Quando sentiam dor de cabeça dividiam as aspirinas. Xingavam pela topada
da outra, espirravam em dueto, tossiam em raro sincronismo.
Até TPM repartiam, com humores alterados, dores somatizadas, fantasmas
compartilhados. Não adotaram bebê por opção. Não entregariam um de seus
úteros aos avanços da ciência por convicção. Egoístas, não se enxergavam
amando mais do que a si próprias.
Até que chegou Violeta, filha de uma prima distante de Maria Helena, viúva
recém falecida, deixando a filha de 18 anos só e sem chão. Alice e Maria Helena
não hesitaram em acolhê-la. E foi Violeta morar com elas. Menina já mulher,
iluminada e especial, cativante e esplendorosa, meio tímida, meio
atirada, meio anjo, meio diabo.
Certa noite, partilhando da mesma insônia de Maria Helena, Alice puxou
o assunto.
- Amor, tenho que te contar uma coisa.
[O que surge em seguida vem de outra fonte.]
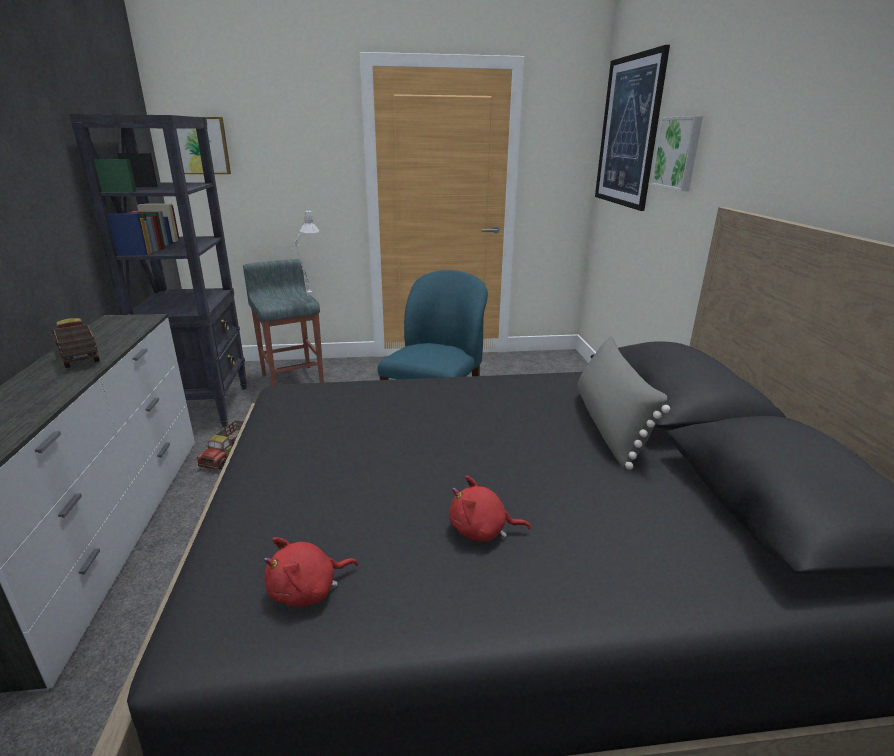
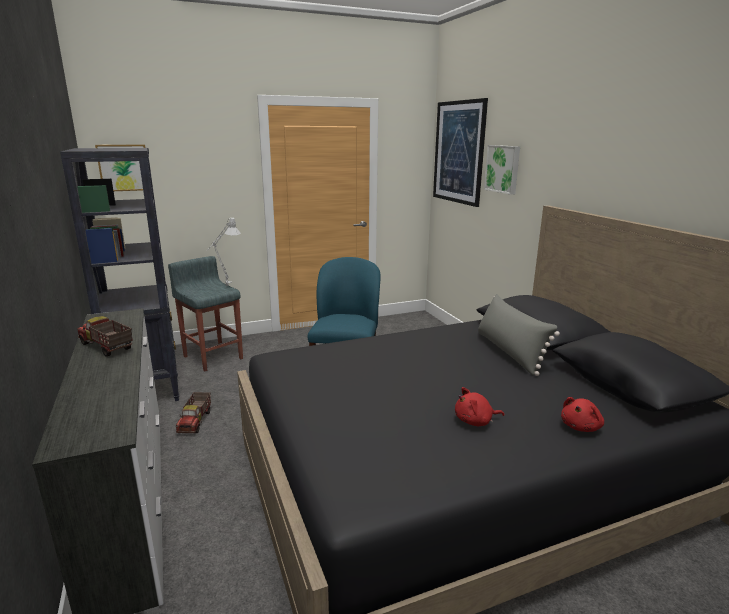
camera: 15 degrees left, 5 degrees down
(308, 590) = (396, 469): red plush toy -> red plush toy (581, 427)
É papo brabo.
- Diz logo, mulher...
- Essa menina Violeta, sei não, Maria, essa convivência de repente
está mexendo comigo. Nunca imaginei que isso fosse acontecer com
a gente. Ela me tira do sério, me dá queimação no peito, que desce pelas
pernas.
- Não me diga que está se apaixonando por ela, Alice?
- Como você percebeu?
- Porque também estou, querida. Completamente. É coisa forte e
perturbadora.
Antes que o sol nascesse, Alice e Maria Helena foram ao quarto ao lado.
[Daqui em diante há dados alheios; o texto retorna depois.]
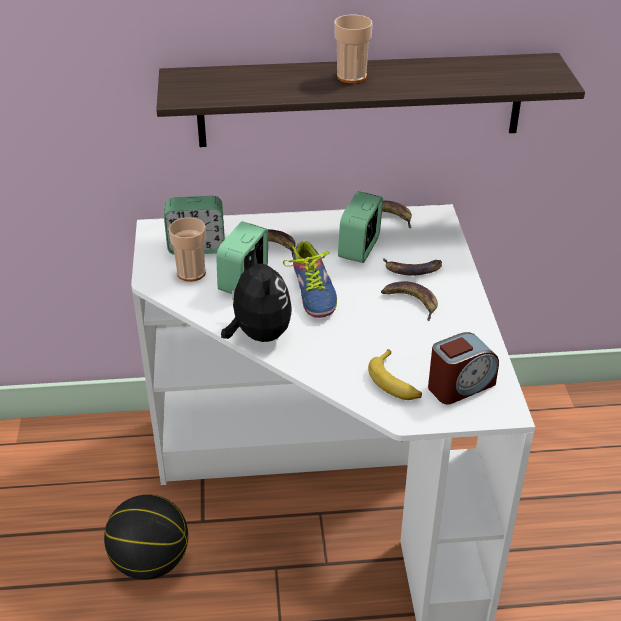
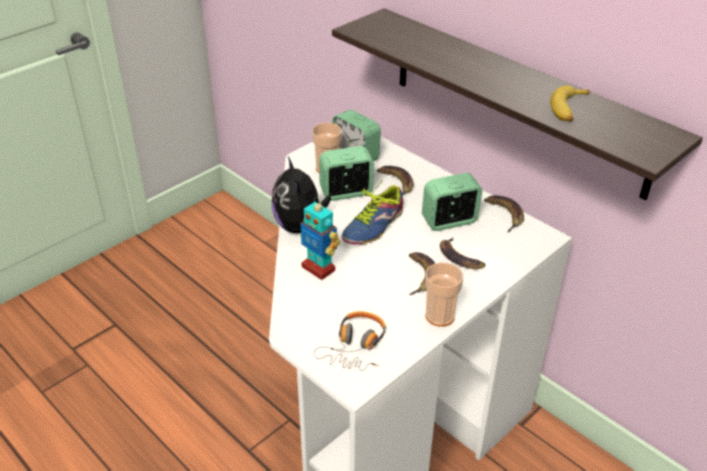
camera: 50 degrees right, 0 degrees up
(150, 561) = (237, 356): basketball -> none
(258, 334) = (300, 226): plush toy -> plush toy turned 135 degrees clockwise
(333, 354) = (319, 268): none -> toy robot
(351, 76) = (489, 70): cup -> cup (440, 316)
(396, 382) = (322, 312): banana -> banana (569, 110)
(460, 386) = (355, 347): alarm clock -> headphones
E fitaram Violeta nua, semi embrulhada nos lençóis, cabelos castanhos
emaranhados sobre o rosto, pernas abertas fazendo um quatro, mão sobre
a relva do sexo exposto, provocando um ligeiro movimento pélvico
ritmado por delicados suspiros. Sinal de que boa coisa ali se sonhava.
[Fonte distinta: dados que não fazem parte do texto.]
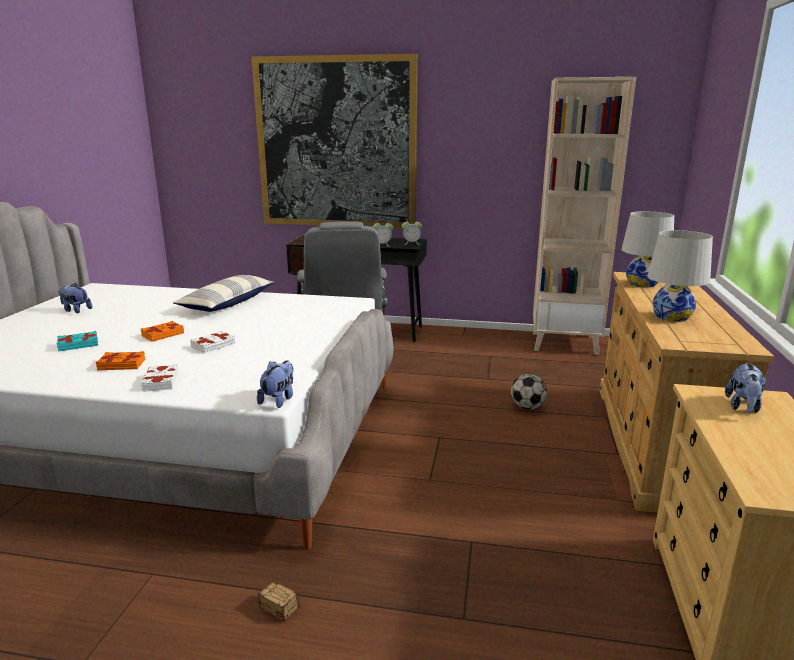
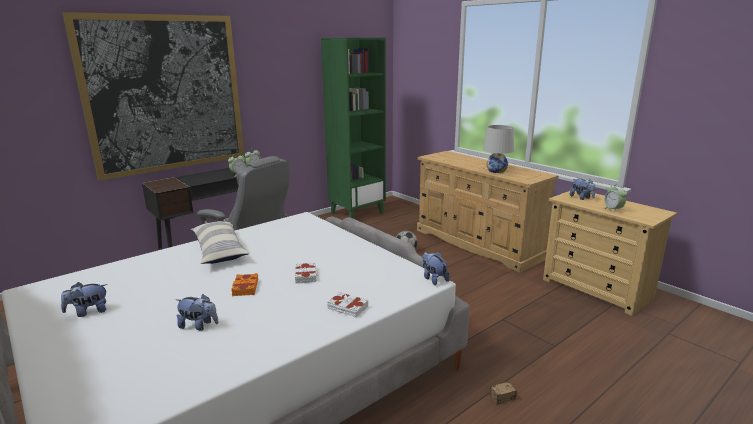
camera: 50 degrees left, 0 degrees up
(78, 344) = (199, 326): turquoise book -> plush toy
(122, 364) = (286, 315): orange book -> none
(565, 343) = (357, 213): beige bookcase -> green bookcase
(642, 284) = (446, 159): white table lamp -> none
(742, 447) = (613, 210): none -> alarm clock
Alice e Marie Helena assistiram ao ressonar de Violeta, abraçadas,
pulsantes e desejosas de que aquilo não acabasse nunca.
Mas eis que Violeta acorda de supetão. Senta-se na cama, tira os cabelos
do rosto, e descortina os seios em riste.
A menina ronrona com sua pureza maldosa.
- Alice, Maria Helena… posso dormir com vocês? Estou tendo sonhos
estranhos…
E assim inauguraram as três uma vida de amor puro e intenso.
Passaram a dividir cama, mesa, banho e óbvias gostosuras.
Riam, se divertiam, faziam-se de gato e sapato, dormiam abraçadinhas,
preparavam comidinhas, assistiam a séries, saiam para dançar, passear,
tomar chope no botequim. Tinham planos para o futuro,
casa de campo, viagem à Europa, um filho para as três, talvez,
por que não? Três barrigas, era só escolher.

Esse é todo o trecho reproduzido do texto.